## EXERCISE GOAL
Find "2018년도 교육과정" in the material, then return exactly the line containing it and all lines after it to the end, leaving out pictures.

DATASET CONTENT: Begin

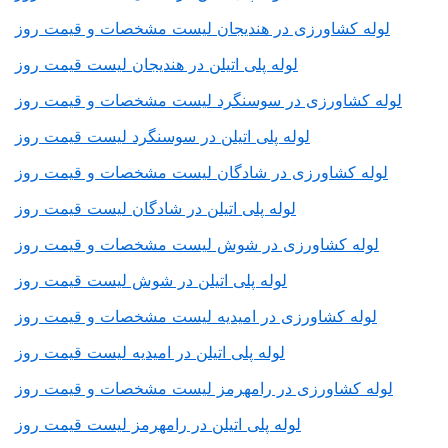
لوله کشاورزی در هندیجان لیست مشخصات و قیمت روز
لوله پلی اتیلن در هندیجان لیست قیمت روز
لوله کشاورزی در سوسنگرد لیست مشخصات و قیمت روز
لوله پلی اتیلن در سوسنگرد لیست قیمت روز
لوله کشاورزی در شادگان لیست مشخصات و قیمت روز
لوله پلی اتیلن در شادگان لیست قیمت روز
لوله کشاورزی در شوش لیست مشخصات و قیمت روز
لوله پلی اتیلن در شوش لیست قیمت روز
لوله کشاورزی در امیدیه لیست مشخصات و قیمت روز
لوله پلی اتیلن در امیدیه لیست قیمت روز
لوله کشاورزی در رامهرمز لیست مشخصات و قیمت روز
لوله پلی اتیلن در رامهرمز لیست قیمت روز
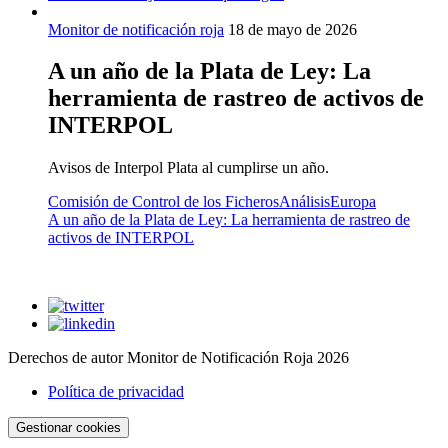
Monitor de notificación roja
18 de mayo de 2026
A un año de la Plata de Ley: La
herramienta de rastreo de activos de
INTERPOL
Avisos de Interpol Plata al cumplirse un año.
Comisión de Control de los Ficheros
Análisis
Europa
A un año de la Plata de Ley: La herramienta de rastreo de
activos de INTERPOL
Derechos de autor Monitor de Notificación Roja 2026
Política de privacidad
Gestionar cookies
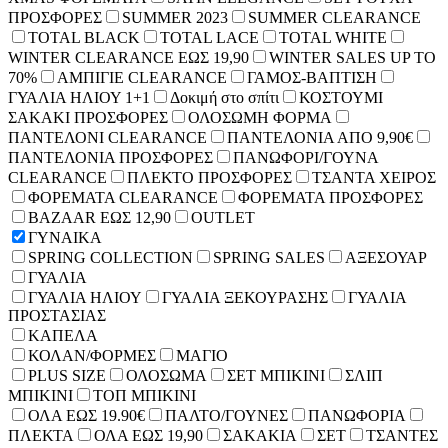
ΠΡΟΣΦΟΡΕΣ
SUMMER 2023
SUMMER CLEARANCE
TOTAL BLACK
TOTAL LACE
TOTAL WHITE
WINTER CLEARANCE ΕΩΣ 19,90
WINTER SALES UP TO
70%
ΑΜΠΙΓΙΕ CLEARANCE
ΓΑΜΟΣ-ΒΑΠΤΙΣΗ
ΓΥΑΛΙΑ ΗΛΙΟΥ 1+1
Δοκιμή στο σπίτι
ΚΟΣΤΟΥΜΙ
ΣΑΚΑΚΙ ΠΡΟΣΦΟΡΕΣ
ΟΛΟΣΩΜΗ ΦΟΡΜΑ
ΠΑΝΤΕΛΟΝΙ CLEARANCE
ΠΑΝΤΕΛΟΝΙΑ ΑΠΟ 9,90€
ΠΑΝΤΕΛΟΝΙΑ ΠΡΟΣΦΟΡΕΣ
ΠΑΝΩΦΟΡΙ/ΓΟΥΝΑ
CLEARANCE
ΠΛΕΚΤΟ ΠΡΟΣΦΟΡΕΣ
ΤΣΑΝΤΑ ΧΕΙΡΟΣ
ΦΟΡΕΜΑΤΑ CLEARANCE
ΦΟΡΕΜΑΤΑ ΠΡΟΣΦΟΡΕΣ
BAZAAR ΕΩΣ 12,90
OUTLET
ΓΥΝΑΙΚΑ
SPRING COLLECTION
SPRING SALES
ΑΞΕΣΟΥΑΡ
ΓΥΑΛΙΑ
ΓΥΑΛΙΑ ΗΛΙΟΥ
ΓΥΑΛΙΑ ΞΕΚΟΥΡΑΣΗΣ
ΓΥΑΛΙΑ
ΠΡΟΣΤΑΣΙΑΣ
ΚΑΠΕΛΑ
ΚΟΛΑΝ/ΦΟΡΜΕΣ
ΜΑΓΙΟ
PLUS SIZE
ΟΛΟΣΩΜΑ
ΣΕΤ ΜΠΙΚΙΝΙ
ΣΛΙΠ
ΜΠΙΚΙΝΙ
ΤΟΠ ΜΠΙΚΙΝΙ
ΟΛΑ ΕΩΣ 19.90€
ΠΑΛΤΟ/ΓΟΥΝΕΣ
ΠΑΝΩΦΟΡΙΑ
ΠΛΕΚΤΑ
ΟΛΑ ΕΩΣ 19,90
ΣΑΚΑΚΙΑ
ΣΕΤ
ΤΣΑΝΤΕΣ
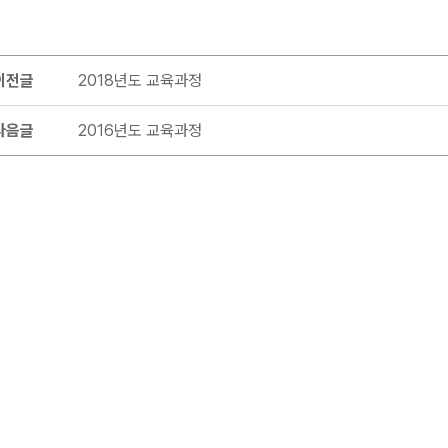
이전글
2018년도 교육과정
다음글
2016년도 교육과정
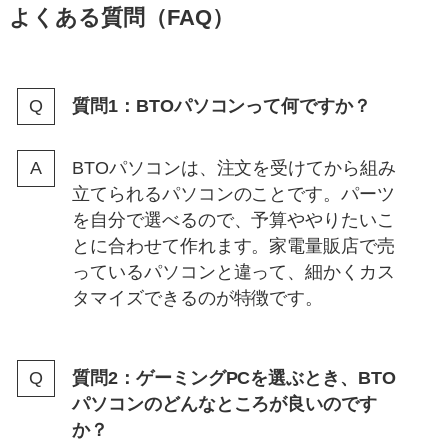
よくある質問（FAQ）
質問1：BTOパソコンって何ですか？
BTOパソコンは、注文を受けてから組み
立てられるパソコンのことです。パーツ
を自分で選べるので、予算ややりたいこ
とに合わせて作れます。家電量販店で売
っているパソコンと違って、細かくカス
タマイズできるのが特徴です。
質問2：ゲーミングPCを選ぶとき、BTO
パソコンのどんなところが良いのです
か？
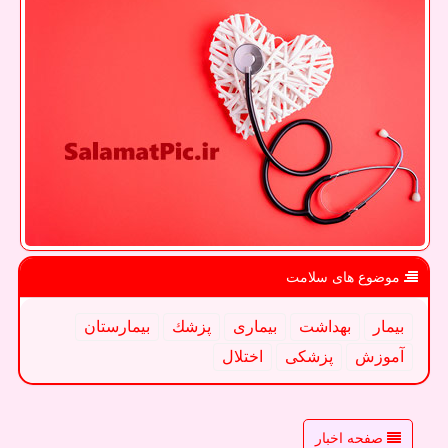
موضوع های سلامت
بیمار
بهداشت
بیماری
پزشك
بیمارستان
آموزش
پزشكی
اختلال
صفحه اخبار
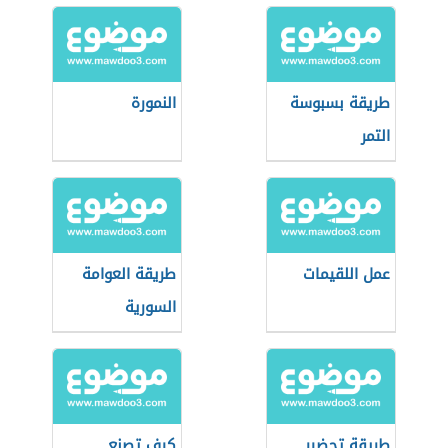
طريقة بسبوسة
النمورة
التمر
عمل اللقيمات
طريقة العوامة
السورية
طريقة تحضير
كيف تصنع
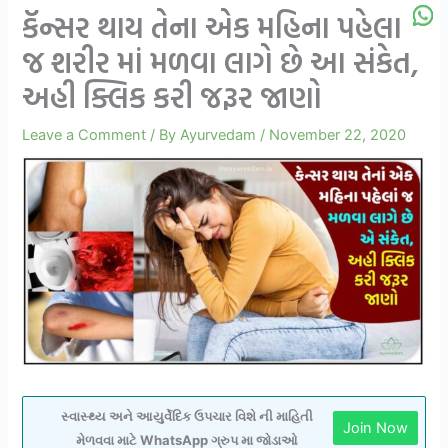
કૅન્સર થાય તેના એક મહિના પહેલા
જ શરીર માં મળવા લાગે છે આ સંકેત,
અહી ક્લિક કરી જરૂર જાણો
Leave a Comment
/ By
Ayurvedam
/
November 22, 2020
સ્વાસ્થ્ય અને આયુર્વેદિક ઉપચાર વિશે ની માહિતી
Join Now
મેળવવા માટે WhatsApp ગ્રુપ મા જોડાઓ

DATASET CONTENT: End

## COMPLETED TASK
2018년도 교육과정
다음글
2016년도 교육과정
よくある質問（FAQ）
質問1：BTOパソコンって何ですか？
BTOパソコンは、注文を受けてから組み
立てられるパソコンのことです。パーツ
を自分で選べるので、予算ややりたいこ
とに合わせて作れます。家電量販店で売
っているパソコンと違って、細かくカス
タマイズできるのが特徴です。
質問2：ゲーミングPCを選ぶとき、BTO
パソコンのどんなところが良いのです
か？
موضوع های سلامت
بیمار
بهداشت
بیماری
پزشك
بیمارستان
آموزش
پزشكی
اختلال
صفحه اخبار
طريقة بسبوسة
النمورة
التمر
عمل اللقيمات
طريقة العوامة
السورية
طريقة تحضير
كيف تصنع
કૅન્સર થાય તેના એક મહિના પહેલા
જ શરીર માં મળવા લાગે છે આ સંકેત,
અહી ક્લિક કરી જરૂર જાણો
Leave a Comment
/ By
Ayurvedam
/
November 22, 2020
સ્વાસ્થ્ય અને આયુર્વેદિક ઉપચાર વિશે ની માહિતી
Join Now
મેળવવા માટે WhatsApp ગ્રુપ મા જોડાઓ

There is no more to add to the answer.